* WHAT YOU NEED TO DO *
Print out each entry below exactly, please.

* MATERIAL PROVIDED *
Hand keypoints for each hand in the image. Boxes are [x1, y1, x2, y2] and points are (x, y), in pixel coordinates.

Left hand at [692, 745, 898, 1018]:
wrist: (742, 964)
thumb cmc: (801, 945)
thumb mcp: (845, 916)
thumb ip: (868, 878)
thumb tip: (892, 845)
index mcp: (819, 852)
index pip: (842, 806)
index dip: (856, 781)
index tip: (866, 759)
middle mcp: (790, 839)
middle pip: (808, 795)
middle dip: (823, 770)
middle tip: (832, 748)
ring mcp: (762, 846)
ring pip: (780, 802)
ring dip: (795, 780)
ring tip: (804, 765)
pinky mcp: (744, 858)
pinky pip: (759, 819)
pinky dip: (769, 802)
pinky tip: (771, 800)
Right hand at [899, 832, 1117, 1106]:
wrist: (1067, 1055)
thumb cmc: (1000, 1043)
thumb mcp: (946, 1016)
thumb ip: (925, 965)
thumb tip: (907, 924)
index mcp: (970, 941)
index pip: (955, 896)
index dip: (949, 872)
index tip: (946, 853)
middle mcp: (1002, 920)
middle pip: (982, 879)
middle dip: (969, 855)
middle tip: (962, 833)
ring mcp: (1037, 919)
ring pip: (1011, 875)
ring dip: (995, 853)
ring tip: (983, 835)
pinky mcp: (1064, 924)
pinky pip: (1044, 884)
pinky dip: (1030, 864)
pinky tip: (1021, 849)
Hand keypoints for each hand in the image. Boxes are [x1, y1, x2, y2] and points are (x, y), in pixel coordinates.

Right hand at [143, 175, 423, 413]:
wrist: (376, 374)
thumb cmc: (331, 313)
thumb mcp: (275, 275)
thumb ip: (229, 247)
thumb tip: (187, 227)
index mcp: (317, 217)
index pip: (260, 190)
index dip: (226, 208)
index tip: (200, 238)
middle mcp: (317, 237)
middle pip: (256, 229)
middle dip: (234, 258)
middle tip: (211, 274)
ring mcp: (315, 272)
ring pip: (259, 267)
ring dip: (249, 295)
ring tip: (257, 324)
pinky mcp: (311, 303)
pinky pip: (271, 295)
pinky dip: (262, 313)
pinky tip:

* REPLY *
Hand keypoints for each hand in the image. Boxes are [x1, y1, x2, y2] and points are (x, y), in pixel coordinates.

Left hand at [692, 745, 898, 1018]:
wrist: (742, 964)
thumb cmc: (801, 945)
thumb mcp: (845, 916)
thumb ip: (868, 878)
thumb tip: (892, 845)
index mcp: (819, 852)
index pip: (842, 806)
index dip: (856, 781)
index tip: (866, 759)
middle mcp: (790, 839)
middle pip: (808, 795)
middle dip: (823, 770)
middle tip: (832, 748)
ring mcp: (762, 846)
ring pip: (780, 802)
ring dip: (795, 780)
ring tip: (804, 765)
pinky mcp: (744, 858)
pinky pip: (759, 819)
pinky dip: (769, 802)
pinky tip: (771, 800)
Right hand at [899, 832, 1117, 1106]:
wrist: (1067, 1055)
thumb cmc: (1000, 1043)
thumb mcp: (946, 1016)
thumb ip: (925, 965)
thumb tip: (907, 924)
index mcp: (970, 941)
index pip: (955, 896)
index dip: (949, 872)
index tip: (946, 853)
middle mcp: (1002, 920)
middle pip: (982, 879)
middle dip: (969, 855)
middle tip: (962, 833)
ring mcp: (1037, 919)
ring pip: (1011, 875)
ring dip: (995, 853)
ring tip: (983, 835)
pinky mcp: (1064, 924)
pinky pip: (1044, 884)
pinky dip: (1030, 864)
pinky tip: (1021, 849)
Hand keypoints for each hand in the image. Boxes are [x1, y1, x2, y2] and points are (x, y), in pixel coordinates.

Right hand at [143, 175, 423, 413]:
wrist: (376, 374)
thumb cmc: (331, 313)
thumb mcp: (275, 275)
thumb ip: (229, 247)
thumb tip: (187, 227)
index mcp: (317, 217)
index pip: (260, 190)
index dip: (226, 208)
index tip: (200, 238)
middle mcp: (317, 237)
middle pip: (256, 229)
middle dip: (234, 258)
middle tip: (211, 274)
ring mcp: (315, 272)
ring pip: (259, 267)
ring dip: (249, 295)
ring tip: (257, 324)
pinky mcp: (311, 303)
pinky pip: (271, 295)
pinky dip: (262, 313)
pinky tip:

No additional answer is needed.